The latest point on the trajectory of rationality is the cost-benefit analysis, originally a popular tool for economists in the twentieth century, and now something that the beleaguered humanities have (erroneously methinks) embraced whole-heartedly to prove that they, too, are proper sciences. The rationality of cost-benefit thinking betrays some murky outcomes.

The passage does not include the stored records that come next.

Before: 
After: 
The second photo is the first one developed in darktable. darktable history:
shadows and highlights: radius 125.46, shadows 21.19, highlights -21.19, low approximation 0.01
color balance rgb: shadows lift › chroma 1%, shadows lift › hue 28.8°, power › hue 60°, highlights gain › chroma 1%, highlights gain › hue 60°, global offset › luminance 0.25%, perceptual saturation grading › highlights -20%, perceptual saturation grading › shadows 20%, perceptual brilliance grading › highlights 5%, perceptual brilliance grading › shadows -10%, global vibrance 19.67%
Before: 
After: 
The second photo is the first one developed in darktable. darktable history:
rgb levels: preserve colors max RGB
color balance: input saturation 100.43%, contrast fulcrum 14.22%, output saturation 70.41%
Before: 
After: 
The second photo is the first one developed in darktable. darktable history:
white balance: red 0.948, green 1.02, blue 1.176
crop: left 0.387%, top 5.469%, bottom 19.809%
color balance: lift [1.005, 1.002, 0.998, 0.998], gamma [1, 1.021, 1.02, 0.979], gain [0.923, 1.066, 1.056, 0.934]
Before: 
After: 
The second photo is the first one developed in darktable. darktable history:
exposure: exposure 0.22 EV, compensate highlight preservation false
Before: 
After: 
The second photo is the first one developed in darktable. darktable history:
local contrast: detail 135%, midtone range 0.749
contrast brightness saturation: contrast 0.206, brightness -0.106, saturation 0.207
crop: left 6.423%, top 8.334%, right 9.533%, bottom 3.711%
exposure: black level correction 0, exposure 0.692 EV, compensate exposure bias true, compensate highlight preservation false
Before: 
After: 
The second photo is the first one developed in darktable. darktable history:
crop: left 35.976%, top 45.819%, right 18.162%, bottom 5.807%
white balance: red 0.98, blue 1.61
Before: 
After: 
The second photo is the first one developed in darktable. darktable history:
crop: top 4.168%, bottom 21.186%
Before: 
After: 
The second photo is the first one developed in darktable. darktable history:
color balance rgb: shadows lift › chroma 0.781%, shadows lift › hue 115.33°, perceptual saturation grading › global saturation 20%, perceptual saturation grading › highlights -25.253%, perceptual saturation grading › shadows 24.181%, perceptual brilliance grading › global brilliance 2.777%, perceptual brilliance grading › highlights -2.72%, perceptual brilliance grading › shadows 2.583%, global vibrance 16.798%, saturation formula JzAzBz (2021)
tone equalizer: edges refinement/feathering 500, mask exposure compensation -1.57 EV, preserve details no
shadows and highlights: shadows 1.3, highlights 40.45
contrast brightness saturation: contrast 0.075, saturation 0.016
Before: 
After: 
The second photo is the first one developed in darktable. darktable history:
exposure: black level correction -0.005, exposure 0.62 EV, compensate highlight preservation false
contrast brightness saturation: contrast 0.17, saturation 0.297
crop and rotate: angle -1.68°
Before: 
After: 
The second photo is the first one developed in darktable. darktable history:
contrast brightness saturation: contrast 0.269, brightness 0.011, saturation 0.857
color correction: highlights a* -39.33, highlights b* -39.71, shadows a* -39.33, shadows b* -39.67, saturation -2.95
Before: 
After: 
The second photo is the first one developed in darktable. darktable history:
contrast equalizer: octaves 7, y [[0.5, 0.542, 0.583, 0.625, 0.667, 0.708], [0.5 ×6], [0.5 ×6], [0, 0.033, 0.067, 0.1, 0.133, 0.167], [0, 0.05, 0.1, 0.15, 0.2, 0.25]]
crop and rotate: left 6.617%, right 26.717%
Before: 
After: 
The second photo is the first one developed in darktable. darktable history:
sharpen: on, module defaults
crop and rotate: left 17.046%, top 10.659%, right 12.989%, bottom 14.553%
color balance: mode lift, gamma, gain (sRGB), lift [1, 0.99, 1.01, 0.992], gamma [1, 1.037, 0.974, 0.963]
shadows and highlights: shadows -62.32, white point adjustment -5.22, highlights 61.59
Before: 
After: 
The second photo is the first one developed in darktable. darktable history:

The notion of using ‘science’ to weigh up and evaluate different courses of action for the greatest outcome, generally disguised as a version of the ‘greatest good’, results in statements like this one: Christoph Anstötz, professor of special education at the University of Dortmund, and the academic who invited the even more notorious Peter Singer to Germany to lecture on the euthanasia of ‘severely’ disabled infants, voiced a similar opinion to cost-benefit analysis when he referred to the “balance of happiness” (“Glücksbilanz”): “Insofar as the death of an impaired baby leads to the birth of another child with greater prospects for a happy life, then the sum total of happiness is greater if the impaired baby is killed.” [“Sofern der Tod eines geschädigten Säuglings zur Geburt eines anderen Kindes mit besseren Aussichten auf ein glückliches Leben führt, dann ist die Gesamtsumme des Glücks größer, wenn der behinderte Säugling getötet wird.” Christoph Anstötz, Ethik und Behinderung, Berlin: Spiess, 1990] Unfortunately this is a development that has not been concluded yet, or reached its apex, since cost-benefit analyses are alive and well, and mushrooming into ever more areas of contemporary twenty-first century life. Abstract rationality, devoid of social, cultural or dare I say moral accoutrements, leads to these kinds of ‘impartial’ cost-benefit calculations, where strict insistence on logic can ultimately lead to the statements Richard Dawkins can make about the so-called ethics of aborting fetuses diagnosed with Down syndrome.